### Task directions
The records below are to be duplicated exactly as they appear.

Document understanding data

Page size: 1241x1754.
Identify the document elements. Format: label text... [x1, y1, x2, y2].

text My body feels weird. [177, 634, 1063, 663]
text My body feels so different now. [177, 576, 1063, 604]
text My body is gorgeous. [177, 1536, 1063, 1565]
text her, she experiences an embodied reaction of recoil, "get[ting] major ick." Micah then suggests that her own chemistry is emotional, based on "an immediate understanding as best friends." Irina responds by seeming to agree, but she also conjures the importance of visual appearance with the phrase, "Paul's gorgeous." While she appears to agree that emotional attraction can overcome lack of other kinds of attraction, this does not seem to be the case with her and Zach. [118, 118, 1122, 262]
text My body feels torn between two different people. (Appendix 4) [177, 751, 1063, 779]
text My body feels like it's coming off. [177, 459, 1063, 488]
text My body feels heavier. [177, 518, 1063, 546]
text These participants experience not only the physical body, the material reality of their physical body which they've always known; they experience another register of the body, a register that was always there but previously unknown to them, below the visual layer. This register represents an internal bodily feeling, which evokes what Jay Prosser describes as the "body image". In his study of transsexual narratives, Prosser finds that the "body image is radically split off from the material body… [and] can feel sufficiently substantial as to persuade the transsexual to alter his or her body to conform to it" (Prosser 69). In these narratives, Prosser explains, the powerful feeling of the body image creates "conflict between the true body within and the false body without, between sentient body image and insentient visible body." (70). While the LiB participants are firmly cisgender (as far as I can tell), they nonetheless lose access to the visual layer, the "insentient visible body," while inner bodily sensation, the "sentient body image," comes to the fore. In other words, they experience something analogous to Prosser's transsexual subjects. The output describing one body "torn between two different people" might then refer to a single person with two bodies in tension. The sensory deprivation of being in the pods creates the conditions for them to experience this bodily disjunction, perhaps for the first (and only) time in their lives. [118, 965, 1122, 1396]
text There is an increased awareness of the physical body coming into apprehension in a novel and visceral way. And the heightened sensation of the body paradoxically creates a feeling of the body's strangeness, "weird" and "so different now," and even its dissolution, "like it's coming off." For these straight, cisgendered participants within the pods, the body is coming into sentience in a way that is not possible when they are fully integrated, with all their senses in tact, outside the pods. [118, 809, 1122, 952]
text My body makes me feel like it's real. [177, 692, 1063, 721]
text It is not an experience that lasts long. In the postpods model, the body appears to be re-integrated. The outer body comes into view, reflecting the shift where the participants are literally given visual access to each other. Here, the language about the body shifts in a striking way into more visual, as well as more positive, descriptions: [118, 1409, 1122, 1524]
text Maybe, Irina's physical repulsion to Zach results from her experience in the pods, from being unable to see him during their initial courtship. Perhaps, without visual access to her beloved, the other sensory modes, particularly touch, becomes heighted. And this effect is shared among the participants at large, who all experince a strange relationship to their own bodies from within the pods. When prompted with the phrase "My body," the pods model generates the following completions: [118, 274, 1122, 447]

### Solution for this exercise
Page size: 1241x1754.
Identify the document elements. Format: label text... [x1, y1, x2, y2].

text My body feels weird. [177, 634, 1063, 663]
text My body feels so different now. [177, 576, 1063, 604]
text My body is gorgeous. [177, 1536, 1063, 1565]
text her, she experiences an embodied reaction of recoil, "get[ting] major ick." Micah then suggests that her own chemistry is emotional, based on "an immediate understanding as best friends." Irina responds by seeming to agree, but she also conjures the importance of visual appearance with the phrase, "Paul's gorgeous." While she appears to agree that emotional attraction can overcome lack of other kinds of attraction, this does not seem to be the case with her and Zach. [118, 118, 1122, 262]
text My body feels torn between two different people. (Appendix 4) [177, 751, 1063, 779]
text My body feels like it's coming off. [177, 459, 1063, 488]
text My body feels heavier. [177, 518, 1063, 546]
text These participants experience not only the physical body, the material reality of their physical body which they've always known; they experience another register of the body, a register that was always there but previously unknown to them, below the visual layer. This register represents an internal bodily feeling, which evokes what Jay Prosser describes as the "body image". In his study of transsexual narratives, Prosser finds that the "body image is radically split off from the material body… [and] can feel sufficiently substantial as to persuade the transsexual to alter his or her body to conform to it" (Prosser 69). In these narratives, Prosser explains, the powerful feeling of the body image creates "conflict between the true body within and the false body without, between sentient body image and insentient visible body." (70). While the LiB participants are firmly cisgender (as far as I can tell), they nonetheless lose access to the visual layer, the "insentient visible body," while inner bodily sensation, the "sentient body image," comes to the fore. In other words, they experience something analogous to Prosser's transsexual subjects. The output describing one body "torn between two different people" might then refer to a single person with two bodies in tension. The sensory deprivation of being in the pods creates the conditions for them to experience this bodily disjunction, perhaps for the first (and only) time in their lives. [118, 965, 1122, 1396]
text There is an increased awareness of the physical body coming into apprehension in a novel and visceral way. And the heightened sensation of the body paradoxically creates a feeling of the body's strangeness, "weird" and "so different now," and even its dissolution, "like it's coming off." For these straight, cisgendered participants within the pods, the body is coming into sentience in a way that is not possible when they are fully integrated, with all their senses in tact, outside the pods. [118, 809, 1122, 952]
text My body makes me feel like it's real. [177, 692, 1063, 721]
text It is not an experience that lasts long. In the postpods model, the body appears to be re-integrated. The outer body comes into view, reflecting the shift where the participants are literally given visual access to each other. Here, the language about the body shifts in a striking way into more visual, as well as more positive, descriptions: [118, 1409, 1122, 1524]
text Maybe, Irina's physical repulsion to Zach results from her experience in the pods, from being unable to see him during their initial courtship. Perhaps, without visual access to her beloved, the other sensory modes, particularly touch, becomes heighted. And this effect is shared among the participants at large, who all experince a strange relationship to their own bodies from within the pods. When prompted with the phrase "My body," the pods model generates the following completions: [118, 274, 1122, 447]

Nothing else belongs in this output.